La arrogancia, el dogmatismo, la incompetencia y la inexperiencia explican, en gran medida, el fracaso de Donald Trump y el Partido Republicano en su intento por demoler la reforma de salud de Barack Obama. El 24 de marzo fue, para ellos, un verdadero viernes negro; para Estados Unidos, de alivio inmediato y moderada esperanza.
Trump sobreestimó su capacidad de persuasión y fuerza política. Sus asesores, más ideólogos que estrategas, trataron el tema con sorprendente ligereza y desdén: nunca existió un plan para sustituir la reforma; simplemente, la voluntad de destruirla. Paul Ryan, el presidente republicano de la Cámara de Representantes, perdió control de sus tropas. Al final reinó el caos y, ante una inevitable derrota en plenario, retiraron el proyecto. Habrá Obamacare para rato.
Pero esta catástrofe (bienvenida), también se explica en buena medida por algo más profundo: las contradicciones estructurales entre los republicanos y entre estos y la Casa Blanca. Los enormes fallos en el proceso fueron agravados por profundas diferencias en doctrina y objetivos, y viceversa. Gracias a ellas, las relaciones entre Trump y el Congreso seguirán siendo en extremo complicadas y reducirán el ímpetu de su agenda.

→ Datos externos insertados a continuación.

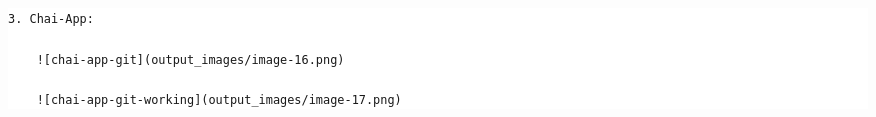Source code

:     3. Chai-App:

        ![chai-app-git](output_images/image-16.png)

        ![chai-app-git-working](output_images/image-17.png)
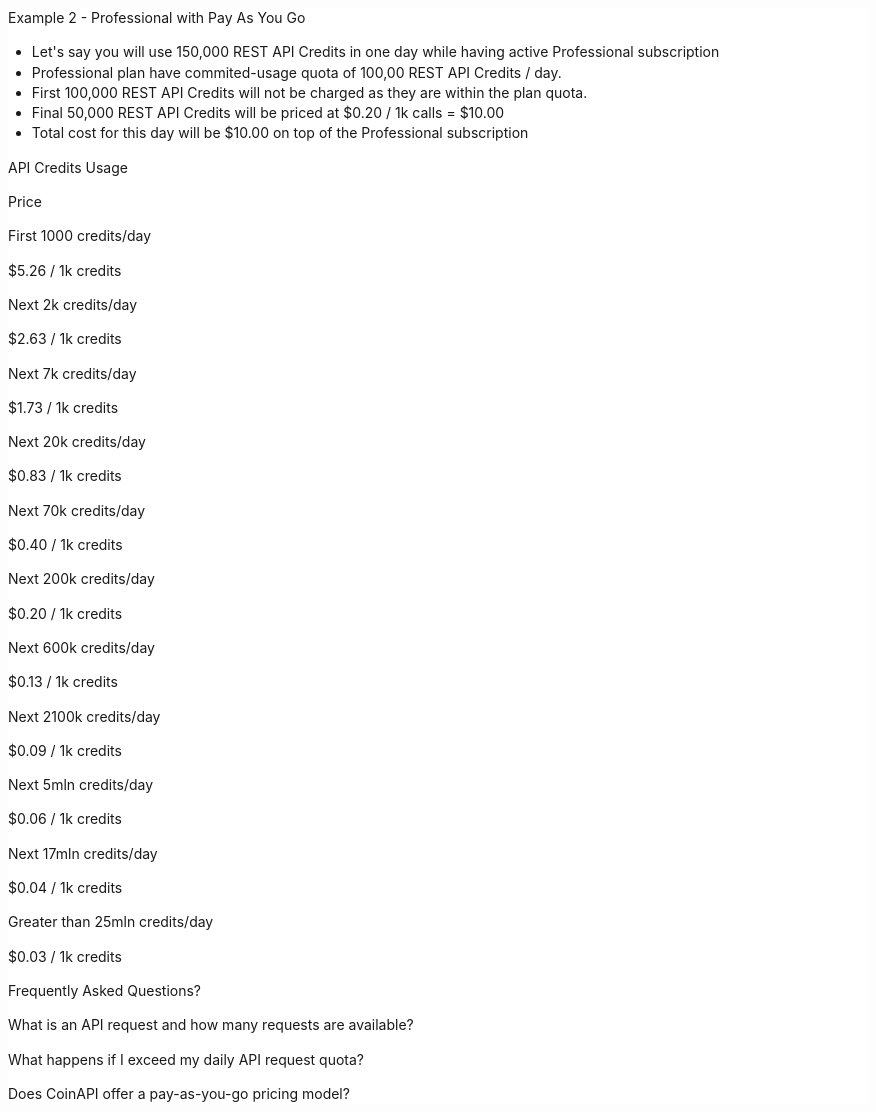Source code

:Example 2 - Professional with Pay As You Go

* Let's say you will use 150,000 REST API Credits in one day while having active Professional subscription
* Professional plan have commited-usage quota of 100,00 REST API Credits / day.
* First 100,000 REST API Credits will not be charged as they are within the plan quota.
* Final 50,000 REST API Credits will be priced at $0.20 / 1k calls = $10.00
* Total cost for this day will be $10.00 on top of the Professional subscription

API Credits Usage

Price

First 1000 credits/day

$5.26 / 1k credits

Next 2k credits/day

$2.63 / 1k credits

Next 7k credits/day

$1.73 / 1k credits

Next 20k credits/day

$0.83 / 1k credits

Next 70k credits/day

$0.40 / 1k credits

Next 200k credits/day

$0.20 / 1k credits

Next 600k credits/day

$0.13 / 1k credits

Next 2100k credits/day

$0.09 / 1k credits

Next 5mln credits/day

$0.06 / 1k credits

Next 17mln credits/day

$0.04 / 1k credits

Greater than 25mln credits/day

$0.03 / 1k credits

Frequently Asked Questions?

What is an API request and how many requests are available?

What happens if I exceed my daily API request quota?

Does CoinAPI offer a pay-as-you-go pricing model?

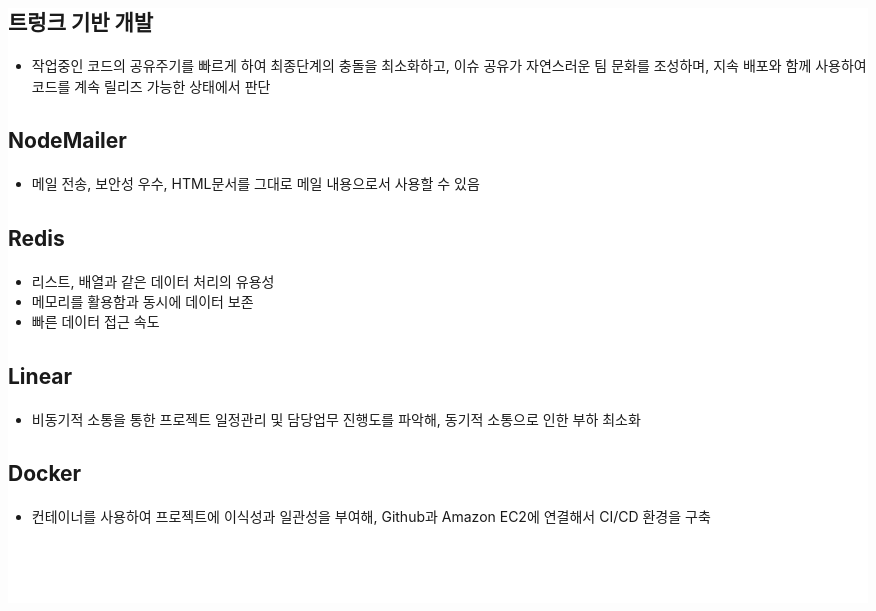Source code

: ## 트렁크 기반 개발

- 작업중인 코드의 공유주기를 빠르게 하여 최종단계의 충돌을 최소화하고, 이슈 공유가 자연스러운 팀 문화를 조성하며, 지속 배포와 함께 사용하여 코드를 계속 릴리즈 가능한 상태에서 판단

## NodeMailer

- 메일 전송, 보안성 우수, HTML문서를 그대로 메일 내용으로서 사용할 수 있음

## Redis

- 리스트, 배열과 같은 데이터 처리의 유용성
- 메모리를 활용함과 동시에 데이터 보존
- 빠른 데이터 접근 속도

## Linear

- 비동기적 소통을 통한 프로젝트 일정관리 및 담당업무 진행도를 파악해, 동기적 소통으로 인한 부하 최소화

## Docker

- 컨테이너를 사용하여 프로젝트에 이식성과 일관성을 부여해, Github과 Amazon EC2에 연결해서 CI/CD 환경을 구축

<br>
<br>
<br>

Quienes mataron la iniciativa de Trump y Ryan no fueron los republicanos moderados, preocupados por su impacto social y, sobre todo, electoral, sino los hiperconservadores, por considerarla dispendiosa y contraria a su dogma anti-Estado. Pero las brechas son mayores: entre el populismo que encarna el Trump de la campaña y el establishment representado por la mayoría de sus ministros y legisladores; entre el desdén por el desbalance fiscal que generaría la mezcla de menores impuestos y más gastos, y el evangelio antidéficit; entre el proteccionismo parapetado en la Casa Blanca y el libre comercio preferido (con razón) por las élites del partido.
Aunque Trump afine sus torpes destrezas estratégicas y políticas y su equipo aprenda de los golpes –algo sumamente difícil–, las diferencias de fondo entre el Ejecutivo y el Congreso, y en el seno de ambos, le impedirán imponer sus criterios. Una cosa es unirse frente a un enemigo común (Obama o Hillary Clinton); otra, muy distinta, generar consensos desde el poder.
(*) Eduardo Ulibarri es periodista, profesor universitario y diplomático. Consultor en análisis sociopolítico y estrategias de comunicación. Exembajador de Costa Rica ante las Naciones Unidas (2010-2014).